Average payments for research in Europe were $25,000, well below Asian payments (which averaged $35,000) and over 40% lower than North American payments, averaging $42,500. Average research payments in the UK, while marginally higher than those in the EU, also fell short at $31,000.
“Our latest research pricing benchmarks showed significant impacts from MiFID II along a variety of metrics,” says Integrity founder Michael Mayhew. “Those impacts are less potent outside the EU, but still notable.”
Although price taking (letting the buy-side set research values) remains a widespread pricing approach, it was no longer the most frequently used pricing model as European regulators attempted to force banks to assign explicit fees to research.
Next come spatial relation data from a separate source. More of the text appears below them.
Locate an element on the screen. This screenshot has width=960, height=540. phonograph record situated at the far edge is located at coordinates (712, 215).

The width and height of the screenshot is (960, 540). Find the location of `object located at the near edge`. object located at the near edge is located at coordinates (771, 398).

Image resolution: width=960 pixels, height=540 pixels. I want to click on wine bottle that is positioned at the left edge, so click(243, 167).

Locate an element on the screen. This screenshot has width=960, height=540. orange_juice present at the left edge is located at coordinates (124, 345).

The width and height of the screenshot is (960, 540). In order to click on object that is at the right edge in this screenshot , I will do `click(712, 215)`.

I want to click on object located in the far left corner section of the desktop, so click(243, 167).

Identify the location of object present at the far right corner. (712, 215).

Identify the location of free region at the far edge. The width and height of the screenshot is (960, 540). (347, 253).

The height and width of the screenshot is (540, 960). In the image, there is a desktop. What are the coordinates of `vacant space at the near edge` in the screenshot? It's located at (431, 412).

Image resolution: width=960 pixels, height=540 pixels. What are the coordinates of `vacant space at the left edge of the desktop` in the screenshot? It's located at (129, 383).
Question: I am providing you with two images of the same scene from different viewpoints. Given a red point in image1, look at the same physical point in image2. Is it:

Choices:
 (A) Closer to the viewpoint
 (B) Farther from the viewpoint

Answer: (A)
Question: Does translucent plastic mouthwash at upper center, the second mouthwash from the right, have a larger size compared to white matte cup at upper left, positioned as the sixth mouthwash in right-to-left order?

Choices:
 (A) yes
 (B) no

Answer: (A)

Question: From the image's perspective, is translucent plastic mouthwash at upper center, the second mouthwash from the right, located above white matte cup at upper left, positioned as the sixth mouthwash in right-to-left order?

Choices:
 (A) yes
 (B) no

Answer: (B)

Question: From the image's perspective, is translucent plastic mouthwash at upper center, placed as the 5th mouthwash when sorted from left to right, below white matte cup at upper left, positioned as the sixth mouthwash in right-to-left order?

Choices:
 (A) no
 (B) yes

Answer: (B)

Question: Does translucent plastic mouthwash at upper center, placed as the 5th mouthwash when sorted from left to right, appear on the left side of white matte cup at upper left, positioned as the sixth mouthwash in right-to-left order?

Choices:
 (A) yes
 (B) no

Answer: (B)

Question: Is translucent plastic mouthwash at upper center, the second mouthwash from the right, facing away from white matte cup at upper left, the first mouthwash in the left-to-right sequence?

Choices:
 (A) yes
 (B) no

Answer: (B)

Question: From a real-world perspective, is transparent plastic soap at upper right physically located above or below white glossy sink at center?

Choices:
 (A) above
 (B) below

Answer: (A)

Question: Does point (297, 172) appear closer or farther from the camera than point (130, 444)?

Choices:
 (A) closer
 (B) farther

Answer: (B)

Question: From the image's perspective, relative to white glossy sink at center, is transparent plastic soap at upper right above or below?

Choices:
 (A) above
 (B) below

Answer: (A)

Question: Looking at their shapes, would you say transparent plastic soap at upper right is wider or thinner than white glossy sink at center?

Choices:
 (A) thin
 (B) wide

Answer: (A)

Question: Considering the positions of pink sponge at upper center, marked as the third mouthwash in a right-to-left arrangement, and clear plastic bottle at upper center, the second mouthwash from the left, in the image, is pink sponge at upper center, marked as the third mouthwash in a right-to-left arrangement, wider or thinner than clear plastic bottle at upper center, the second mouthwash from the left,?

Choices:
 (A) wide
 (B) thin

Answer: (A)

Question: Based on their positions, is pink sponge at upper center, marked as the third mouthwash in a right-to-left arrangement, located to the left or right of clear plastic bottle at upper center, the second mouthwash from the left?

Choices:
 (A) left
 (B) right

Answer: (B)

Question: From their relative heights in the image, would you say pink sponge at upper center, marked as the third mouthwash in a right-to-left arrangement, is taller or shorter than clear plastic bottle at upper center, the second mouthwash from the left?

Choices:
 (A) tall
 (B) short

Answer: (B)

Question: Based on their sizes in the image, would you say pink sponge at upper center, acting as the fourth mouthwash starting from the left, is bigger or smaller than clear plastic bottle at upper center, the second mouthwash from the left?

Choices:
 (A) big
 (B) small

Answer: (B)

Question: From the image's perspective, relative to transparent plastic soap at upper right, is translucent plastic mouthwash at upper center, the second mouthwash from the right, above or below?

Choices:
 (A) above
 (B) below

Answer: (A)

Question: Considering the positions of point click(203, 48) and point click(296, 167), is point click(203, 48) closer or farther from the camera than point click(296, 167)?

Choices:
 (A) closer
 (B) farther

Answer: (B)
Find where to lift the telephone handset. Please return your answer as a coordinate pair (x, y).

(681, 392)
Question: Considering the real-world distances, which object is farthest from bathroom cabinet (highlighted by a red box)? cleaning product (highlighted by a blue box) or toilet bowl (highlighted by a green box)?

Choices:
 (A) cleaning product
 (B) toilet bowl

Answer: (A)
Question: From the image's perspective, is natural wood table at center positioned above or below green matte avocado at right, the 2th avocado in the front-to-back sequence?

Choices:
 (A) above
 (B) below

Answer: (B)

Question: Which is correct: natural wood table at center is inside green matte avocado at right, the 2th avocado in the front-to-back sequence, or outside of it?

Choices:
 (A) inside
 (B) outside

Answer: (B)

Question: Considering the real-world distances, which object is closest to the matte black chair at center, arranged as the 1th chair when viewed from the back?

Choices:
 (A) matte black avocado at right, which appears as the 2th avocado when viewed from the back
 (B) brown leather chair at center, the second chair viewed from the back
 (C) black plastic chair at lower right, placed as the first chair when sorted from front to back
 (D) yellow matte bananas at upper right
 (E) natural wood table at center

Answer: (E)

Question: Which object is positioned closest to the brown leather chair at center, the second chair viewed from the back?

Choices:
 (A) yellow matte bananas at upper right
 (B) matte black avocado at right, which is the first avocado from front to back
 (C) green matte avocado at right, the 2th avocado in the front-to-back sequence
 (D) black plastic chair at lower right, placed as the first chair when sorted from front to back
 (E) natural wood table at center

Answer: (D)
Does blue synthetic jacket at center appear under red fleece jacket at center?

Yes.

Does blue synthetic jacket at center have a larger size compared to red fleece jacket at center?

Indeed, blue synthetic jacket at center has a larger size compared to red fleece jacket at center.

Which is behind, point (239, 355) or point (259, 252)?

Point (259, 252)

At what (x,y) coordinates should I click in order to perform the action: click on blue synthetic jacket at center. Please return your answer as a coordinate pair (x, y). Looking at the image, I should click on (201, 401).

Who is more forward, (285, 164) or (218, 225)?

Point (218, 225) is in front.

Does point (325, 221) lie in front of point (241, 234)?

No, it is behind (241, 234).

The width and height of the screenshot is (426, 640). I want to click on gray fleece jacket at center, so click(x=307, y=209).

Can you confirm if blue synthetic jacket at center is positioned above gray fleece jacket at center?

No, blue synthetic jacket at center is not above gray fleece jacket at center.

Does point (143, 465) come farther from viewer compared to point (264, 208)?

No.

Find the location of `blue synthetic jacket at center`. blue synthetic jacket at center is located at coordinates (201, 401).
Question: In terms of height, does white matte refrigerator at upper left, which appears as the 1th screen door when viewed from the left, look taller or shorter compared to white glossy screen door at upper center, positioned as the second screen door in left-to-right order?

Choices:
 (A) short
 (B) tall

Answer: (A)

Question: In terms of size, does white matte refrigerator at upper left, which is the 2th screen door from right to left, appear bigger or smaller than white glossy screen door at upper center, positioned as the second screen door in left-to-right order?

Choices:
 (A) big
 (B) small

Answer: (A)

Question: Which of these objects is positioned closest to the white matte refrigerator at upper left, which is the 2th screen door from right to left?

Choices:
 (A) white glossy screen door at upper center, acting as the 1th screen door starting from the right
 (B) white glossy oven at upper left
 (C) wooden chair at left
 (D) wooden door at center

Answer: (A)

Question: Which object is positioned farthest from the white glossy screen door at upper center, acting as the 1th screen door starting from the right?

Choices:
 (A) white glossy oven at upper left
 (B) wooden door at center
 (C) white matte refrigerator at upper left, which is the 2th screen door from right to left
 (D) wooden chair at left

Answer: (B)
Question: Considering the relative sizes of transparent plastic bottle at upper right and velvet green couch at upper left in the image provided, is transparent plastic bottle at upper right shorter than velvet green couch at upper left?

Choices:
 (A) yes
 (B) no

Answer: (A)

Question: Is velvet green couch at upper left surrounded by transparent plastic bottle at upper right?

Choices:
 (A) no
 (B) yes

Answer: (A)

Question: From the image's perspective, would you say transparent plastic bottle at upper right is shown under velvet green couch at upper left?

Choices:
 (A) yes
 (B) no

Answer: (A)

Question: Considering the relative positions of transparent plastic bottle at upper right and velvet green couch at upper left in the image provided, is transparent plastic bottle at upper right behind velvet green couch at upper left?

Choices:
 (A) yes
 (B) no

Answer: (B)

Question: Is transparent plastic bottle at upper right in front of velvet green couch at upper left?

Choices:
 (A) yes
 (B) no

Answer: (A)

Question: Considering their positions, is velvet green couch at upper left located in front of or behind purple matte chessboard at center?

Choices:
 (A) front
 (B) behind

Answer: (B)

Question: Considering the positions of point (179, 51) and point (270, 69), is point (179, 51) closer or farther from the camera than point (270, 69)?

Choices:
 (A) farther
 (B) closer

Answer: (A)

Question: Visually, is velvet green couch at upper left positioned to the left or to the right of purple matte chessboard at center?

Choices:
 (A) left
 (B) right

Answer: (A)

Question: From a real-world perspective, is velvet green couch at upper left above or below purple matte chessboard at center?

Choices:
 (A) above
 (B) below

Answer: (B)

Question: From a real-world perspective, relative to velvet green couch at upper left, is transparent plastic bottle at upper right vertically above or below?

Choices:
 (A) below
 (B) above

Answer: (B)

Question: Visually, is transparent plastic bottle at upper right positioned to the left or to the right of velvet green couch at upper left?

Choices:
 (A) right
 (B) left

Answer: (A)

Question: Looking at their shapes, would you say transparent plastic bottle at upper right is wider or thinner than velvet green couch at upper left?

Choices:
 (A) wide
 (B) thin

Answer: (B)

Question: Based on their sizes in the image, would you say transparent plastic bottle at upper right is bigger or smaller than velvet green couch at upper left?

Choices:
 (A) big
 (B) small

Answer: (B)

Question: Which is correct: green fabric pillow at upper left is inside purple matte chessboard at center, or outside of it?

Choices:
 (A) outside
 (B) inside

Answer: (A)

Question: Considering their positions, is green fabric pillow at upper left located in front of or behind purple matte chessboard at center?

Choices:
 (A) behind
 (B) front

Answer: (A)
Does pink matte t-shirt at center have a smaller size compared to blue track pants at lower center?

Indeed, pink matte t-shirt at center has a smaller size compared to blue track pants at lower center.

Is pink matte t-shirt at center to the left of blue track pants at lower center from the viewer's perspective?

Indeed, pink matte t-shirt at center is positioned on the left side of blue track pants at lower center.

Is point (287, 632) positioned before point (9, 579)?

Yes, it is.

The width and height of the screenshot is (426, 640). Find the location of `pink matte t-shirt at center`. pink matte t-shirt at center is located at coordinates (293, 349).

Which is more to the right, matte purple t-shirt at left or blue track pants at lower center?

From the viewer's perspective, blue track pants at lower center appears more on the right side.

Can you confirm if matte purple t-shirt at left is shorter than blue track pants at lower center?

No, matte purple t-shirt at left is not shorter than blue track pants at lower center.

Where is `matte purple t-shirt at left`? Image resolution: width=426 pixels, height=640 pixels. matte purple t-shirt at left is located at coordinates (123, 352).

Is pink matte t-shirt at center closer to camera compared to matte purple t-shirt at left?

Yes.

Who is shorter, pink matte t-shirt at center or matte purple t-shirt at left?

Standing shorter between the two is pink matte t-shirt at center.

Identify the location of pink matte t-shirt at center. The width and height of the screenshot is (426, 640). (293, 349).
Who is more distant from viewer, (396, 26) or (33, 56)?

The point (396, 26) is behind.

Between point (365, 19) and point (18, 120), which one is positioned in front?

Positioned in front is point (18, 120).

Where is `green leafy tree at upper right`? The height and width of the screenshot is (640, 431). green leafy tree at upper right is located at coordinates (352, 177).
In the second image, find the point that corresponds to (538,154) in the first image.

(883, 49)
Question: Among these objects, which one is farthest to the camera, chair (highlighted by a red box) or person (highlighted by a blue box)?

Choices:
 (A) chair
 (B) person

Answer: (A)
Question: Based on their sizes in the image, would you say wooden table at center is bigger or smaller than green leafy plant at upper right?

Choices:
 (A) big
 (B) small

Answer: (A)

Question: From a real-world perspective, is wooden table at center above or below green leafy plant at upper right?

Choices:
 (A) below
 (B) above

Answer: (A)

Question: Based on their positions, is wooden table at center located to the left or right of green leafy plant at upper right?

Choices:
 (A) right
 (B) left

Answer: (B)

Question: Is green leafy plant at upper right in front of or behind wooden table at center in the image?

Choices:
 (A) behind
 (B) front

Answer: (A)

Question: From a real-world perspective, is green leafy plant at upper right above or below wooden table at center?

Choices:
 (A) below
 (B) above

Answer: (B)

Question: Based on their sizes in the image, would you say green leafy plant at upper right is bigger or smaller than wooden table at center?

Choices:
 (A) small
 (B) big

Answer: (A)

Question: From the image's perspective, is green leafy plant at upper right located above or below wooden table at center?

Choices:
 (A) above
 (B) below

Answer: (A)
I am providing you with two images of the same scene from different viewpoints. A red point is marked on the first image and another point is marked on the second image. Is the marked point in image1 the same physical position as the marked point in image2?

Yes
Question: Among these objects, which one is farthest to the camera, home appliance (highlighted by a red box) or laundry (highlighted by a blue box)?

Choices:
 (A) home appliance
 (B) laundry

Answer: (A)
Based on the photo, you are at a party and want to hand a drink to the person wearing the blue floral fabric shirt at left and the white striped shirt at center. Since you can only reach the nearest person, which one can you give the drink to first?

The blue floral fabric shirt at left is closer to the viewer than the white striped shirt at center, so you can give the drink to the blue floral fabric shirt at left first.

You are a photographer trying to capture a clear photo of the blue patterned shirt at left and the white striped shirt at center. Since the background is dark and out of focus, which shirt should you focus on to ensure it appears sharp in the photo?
In a previous survey from the same provider, conducted in early 2017, 60% of respondents used subscription fees in some form whereas in the latest survey (conducted at the end of 2018) nearly 90% of respondents charged subscription fees for at least part of their research services.
To accommodate MiFID II requirements, investment banks are now assigning subscription fees to written research (often at a low price point), while seeking to maximize overall revenues by charging premium fees for high touch services such as access to analysts – a pricing strategy that seems to have been largely successful. Premium pricing for high touch services dominated maximum client payments, with the most profitable relationships still hitting seven-figure research payments.
MiFID II has also increased the preponderance of cash payments for research. According to the survey, cash payments represented 60% of total payments, up from 46% the previous year.
“At the same time MiFID II has depressed pricing for macro research relative to other types of investment research,” warns Integrity. “Because of a loophole in MiFID II which exempts research which is publicly available, many banks in Europe have chosen to give away their macro research, forcing competitors to accept lower average payments for their macro research.”
The survey was conducted in August and September 2018 and included 140 respondents from 24 countries in Asia Pacific, EMEA and the Americas.